Manage USB pairing for iOS and iPadOS devices
Managing which host computers iOS and iPadOS devices can pair with is important for security and user convenience. For example, the ability to securely plug into self-service stations for updating software or sharing a Mac computer’s internet connection requires a trust relationship between the iPhone or iPad and the host computer.
Device pairing is typically performed by the user when they connect their device to a host computer with a USB cable.
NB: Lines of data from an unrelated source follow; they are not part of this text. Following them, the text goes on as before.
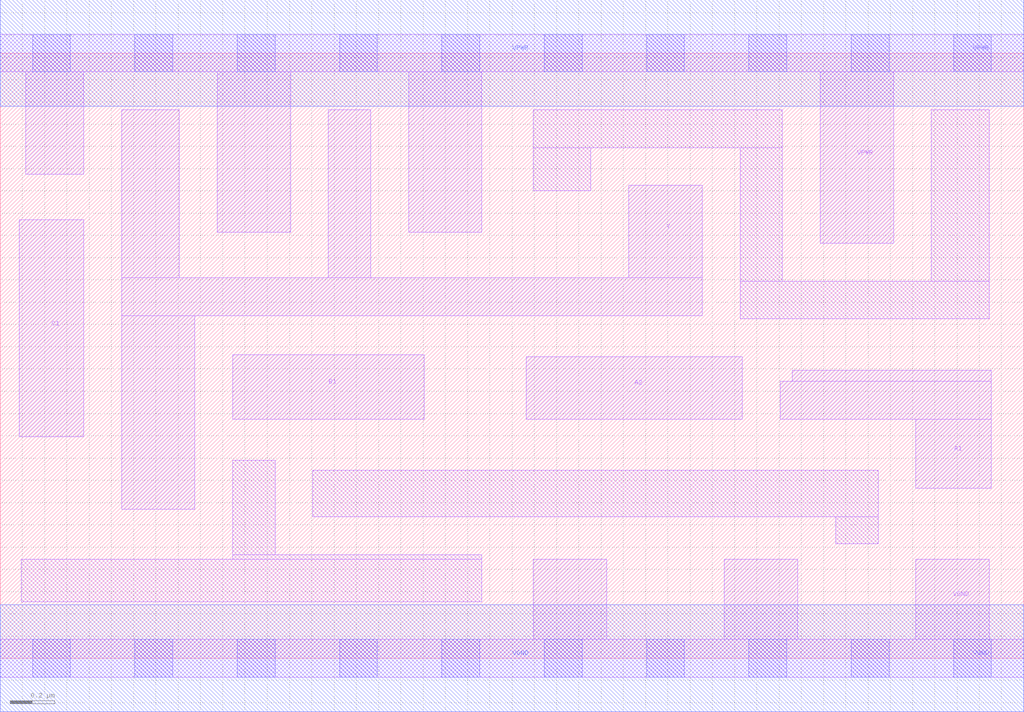
<source format=lef>
# Copyright 2020 The SkyWater PDK Authors
#
# Licensed under the Apache License, Version 2.0 (the "License");
# you may not use this file except in compliance with the License.
# You may obtain a copy of the License at
#
#     https://www.apache.org/licenses/LICENSE-2.0
#
# Unless required by applicable law or agreed to in writing, software
# distributed under the License is distributed on an "AS IS" BASIS,
# WITHOUT WARRANTIES OR CONDITIONS OF ANY KIND, either express or implied.
# See the License for the specific language governing permissions and
# limitations under the License.
#
# SPDX-License-Identifier: Apache-2.0

VERSION 5.7 ;
  NAMESCASESENSITIVE ON ;
  NOWIREEXTENSIONATPIN ON ;
  DIVIDERCHAR "/" ;
  BUSBITCHARS "[]" ;
UNITS
  DATABASE MICRONS 200 ;
END UNITS
MACRO sky130_fd_sc_hd__o211ai_2
  CLASS CORE ;
  SOURCE USER ;
  FOREIGN sky130_fd_sc_hd__o211ai_2 ;
  ORIGIN  0.000000  0.000000 ;
  SIZE  4.600000 BY  2.720000 ;
  SYMMETRY X Y R90 ;
  SITE unithd ;
  PIN A1
    ANTENNAGATEAREA  0.495000 ;
    DIRECTION INPUT ;
    USE SIGNAL ;
    PORT
      LAYER li1 ;
        RECT 3.505000 1.075000 4.455000 1.245000 ;
        RECT 3.560000 1.245000 4.455000 1.295000 ;
        RECT 4.115000 0.765000 4.455000 1.075000 ;
    END
  END A1
  PIN A2
    ANTENNAGATEAREA  0.495000 ;
    DIRECTION INPUT ;
    USE SIGNAL ;
    PORT
      LAYER li1 ;
        RECT 2.365000 1.075000 3.335000 1.355000 ;
    END
  END A2
  PIN B1
    ANTENNAGATEAREA  0.495000 ;
    DIRECTION INPUT ;
    USE SIGNAL ;
    PORT
      LAYER li1 ;
        RECT 1.045000 1.075000 1.905000 1.365000 ;
    END
  END B1
  PIN C1
    ANTENNAGATEAREA  0.495000 ;
    DIRECTION INPUT ;
    USE SIGNAL ;
    PORT
      LAYER li1 ;
        RECT 0.085000 0.995000 0.375000 1.970000 ;
    END
  END C1
  PIN Y
    ANTENNADIFFAREA  1.022000 ;
    DIRECTION OUTPUT ;
    USE SIGNAL ;
    PORT
      LAYER li1 ;
        RECT 0.545000 0.670000 0.875000 1.540000 ;
        RECT 0.545000 1.540000 3.155000 1.710000 ;
        RECT 0.545000 1.710000 0.805000 2.465000 ;
        RECT 1.475000 1.710000 1.665000 2.465000 ;
        RECT 2.825000 1.710000 3.155000 2.125000 ;
    END
  END Y
  PIN VGND
    DIRECTION INOUT ;
    SHAPE ABUTMENT ;
    USE GROUND ;
    PORT
      LAYER li1 ;
        RECT 0.000000 -0.085000 4.600000 0.085000 ;
        RECT 2.395000  0.085000 2.725000 0.445000 ;
        RECT 3.255000  0.085000 3.585000 0.445000 ;
        RECT 4.115000  0.085000 4.445000 0.445000 ;
      LAYER mcon ;
        RECT 0.145000 -0.085000 0.315000 0.085000 ;
        RECT 0.605000 -0.085000 0.775000 0.085000 ;
        RECT 1.065000 -0.085000 1.235000 0.085000 ;
        RECT 1.525000 -0.085000 1.695000 0.085000 ;
        RECT 1.985000 -0.085000 2.155000 0.085000 ;
        RECT 2.445000 -0.085000 2.615000 0.085000 ;
        RECT 2.905000 -0.085000 3.075000 0.085000 ;
        RECT 3.365000 -0.085000 3.535000 0.085000 ;
        RECT 3.825000 -0.085000 3.995000 0.085000 ;
        RECT 4.285000 -0.085000 4.455000 0.085000 ;
      LAYER met1 ;
        RECT 0.000000 -0.240000 4.600000 0.240000 ;
    END
  END VGND
  PIN VPWR
    DIRECTION INOUT ;
    SHAPE ABUTMENT ;
    USE POWER ;
    PORT
      LAYER li1 ;
        RECT 0.000000 2.635000 4.600000 2.805000 ;
        RECT 0.115000 2.175000 0.375000 2.635000 ;
        RECT 0.975000 1.915000 1.305000 2.635000 ;
        RECT 1.835000 1.915000 2.165000 2.635000 ;
        RECT 3.685000 1.865000 4.015000 2.635000 ;
      LAYER mcon ;
        RECT 0.145000 2.635000 0.315000 2.805000 ;
        RECT 0.605000 2.635000 0.775000 2.805000 ;
        RECT 1.065000 2.635000 1.235000 2.805000 ;
        RECT 1.525000 2.635000 1.695000 2.805000 ;
        RECT 1.985000 2.635000 2.155000 2.805000 ;
        RECT 2.445000 2.635000 2.615000 2.805000 ;
        RECT 2.905000 2.635000 3.075000 2.805000 ;
        RECT 3.365000 2.635000 3.535000 2.805000 ;
        RECT 3.825000 2.635000 3.995000 2.805000 ;
        RECT 4.285000 2.635000 4.455000 2.805000 ;
      LAYER met1 ;
        RECT 0.000000 2.480000 4.600000 2.960000 ;
    END
  END VPWR
  OBS
    LAYER li1 ;
      RECT 0.095000 0.255000 2.165000 0.445000 ;
      RECT 1.045000 0.445000 2.165000 0.465000 ;
      RECT 1.045000 0.465000 1.235000 0.890000 ;
      RECT 1.405000 0.635000 3.945000 0.845000 ;
      RECT 2.395000 2.100000 2.655000 2.295000 ;
      RECT 2.395000 2.295000 3.515000 2.465000 ;
      RECT 3.325000 1.525000 4.445000 1.695000 ;
      RECT 3.325000 1.695000 3.515000 2.295000 ;
      RECT 3.755000 0.515000 3.945000 0.635000 ;
      RECT 4.185000 1.695000 4.445000 2.465000 ;
  END
END sky130_fd_sc_hd__o211ai_2
END LIBRARY

</source>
A prompt appears on the user’s device asking them whether they want to establish a trust relationship with the computer.
The user is then asked to enter their passcode to confirm this decision. Any further connections with the same host computer are automatically trusted going forward. Users can clear pairing trust relationships by going to Settings > General > Reset > Reset Location & Privacy, or by erasing their device. Additionally, these trust records are removed if they go 30 days without being used.
MDM management of host pairing
An administrator can manage supervised Apple devices’ ability to manually trust host computers with the restriction Allow pairing with non-Apple Configurator 2 hosts. By disabling the host pairing ability (and distributing the correct supervision identities to their devices), the administrator ensures that only trusted computers which hold a valid supervision host certificate are allowed to access the iPhone and iPad devices in question over USB. If no supervision host certificate has been configured on the host computer, all pairing is disabled.
Note: The Apple device enrolment setting allow_pairing was deprecated with iOS 13 and iPadOS 13.1. Administrators should use the above guidance going forward as it provides the same level of control, while also allowing for trusted host access.
Securing unpaired restore workflows
Starting with iOS 14.5 and iPadOS 14.5, an unpaired host computer can’t restart a device into Recovery Mode and restore it without local physical interaction. Before this change, an unauthorised user could erase and restore a user’s device without directly interacting with the iPhone or iPad. All they needed was a USB connection (for example, offered as a charging facility) to the target device and a computer.
External boot to recovery restriction
By default, iOS 14.5 and iPadOS 14.5 now restrict this recovery capability to host computers that have been previously trusted. Administrators that want to opt out of this more secure behaviour can enable the restriction Allow putting an iOS or iPadOS device into Recovery Mode from an unpaired host.